SEPTEMBER 9 - OCTOBER 23, 2016
Opening Reception: Friday, September 9, 6pm - 9pm
The double exhibition reflects upon the complexities of the natural world and human nature. In their distinct personal language both projects bear conceptual similarities where both artists creatively investigate the key issues of the modern life on our planet.
Julian Montague: Landscape FeatureS
In Landscape Features, Julian Montague depicts the geological features and events that shape the physical landscape of the earth engaging the viewers in rethinking our current global conditions that clearly are not as simple as portrayed in the paintings. In their simplicity and stillness the images are meant to evoke the very slow, very long march of geological time. The static quality of the landscapes are inspired by Japanese ukiyo-e prints as well as the background landscapes found in cartoons and comic books. As with Montague's past work, there is an interest in exploring the way in which language shapes our perception of the world. The text on each piece labels the isolated feature, some of the terms are technically specific (glacial erratic, cuesta, drumlin) others are more general (summit, coast, horizon). The terms that describe the features, like the features themselves, overlap one another. The combination of the text and the isolated element ask us to question the limits of our ability to subdivide the physical world into discrete categories.

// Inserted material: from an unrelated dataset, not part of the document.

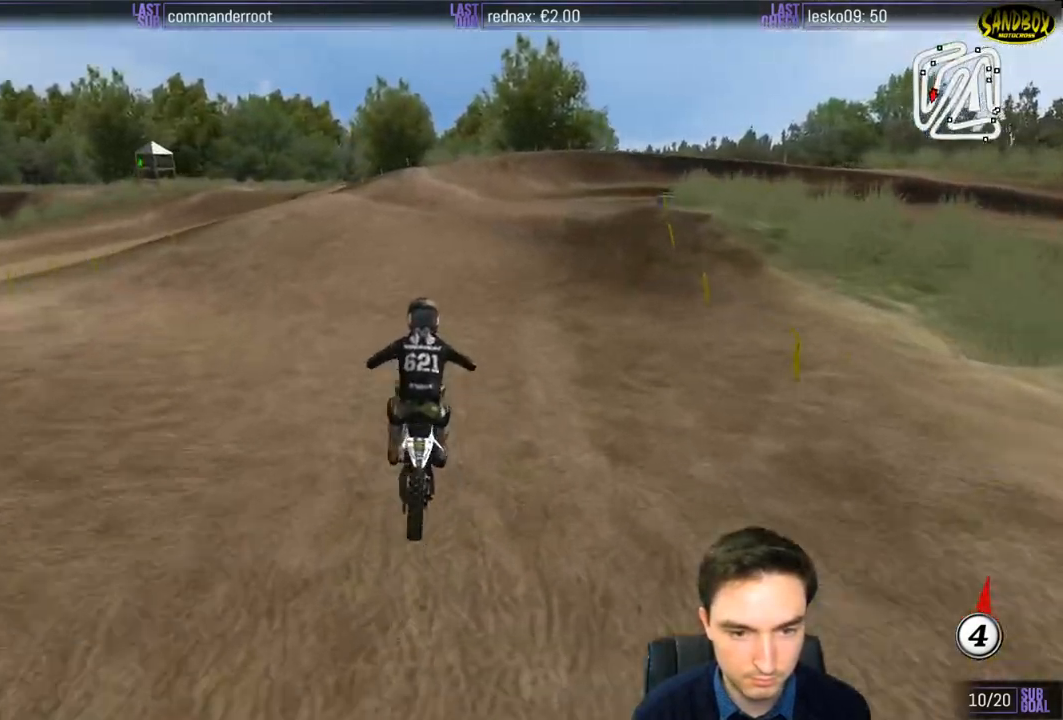
{"buttons": ["X"], "left_stick": "center", "right_stick": "center", "events": [[133, "left_stick", "down-right"], [250, "X", "down"], [300, "R2", "up"], [300, "X", "up"], [367, "left_stick", "center"], [400, "X", "down"]]}
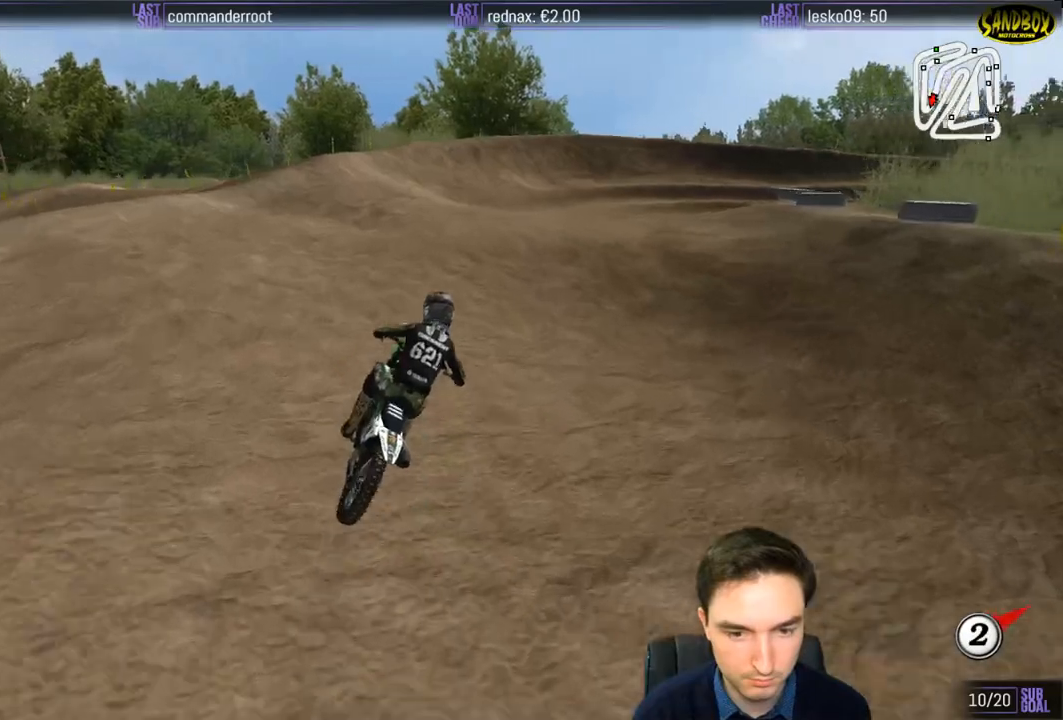
{"buttons": ["L1"], "left_stick": "center", "right_stick": "center", "events": [[17, "X", "up"], [350, "L1", "down"]]}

Alicia Ross: The Distress of Uncertainty
In The Distress of Uncertainty, Alicia Ross weaves a complex narrative with penetrating explorations into the conflict between external societal pressures and internal dialog relating to the physical body and its connection to identity and sexuality. A skin-toned palette of stitched fibers presented on canvas embraces an intersection between hand-made domestic object and figurative painting. Individual female nude images are curated from online locales and then translated into embroideries comprised of stitches resembling skin, veins and tissue. Removed from their original context, these dislocated bodies are manipulated and abstracted into various states of fragmentation. In what are reminiscent of provocative poses, bodies open and divide giving way to a more dissected view of the body. The abstracted female forms made up of thread and fibers are supported, not only by the figures' arms and hands, but also by isolated threads reading as "connective tissue" between masses. The line is blurred between bodies that struggle to hold themselves together and ones that depict the reconstruction of one's self. The distressed and fragmented appearance of the embroidered female forms materializes pressures placed on the physical body, and thus explores the resulting complexes from those competing internal and external strains.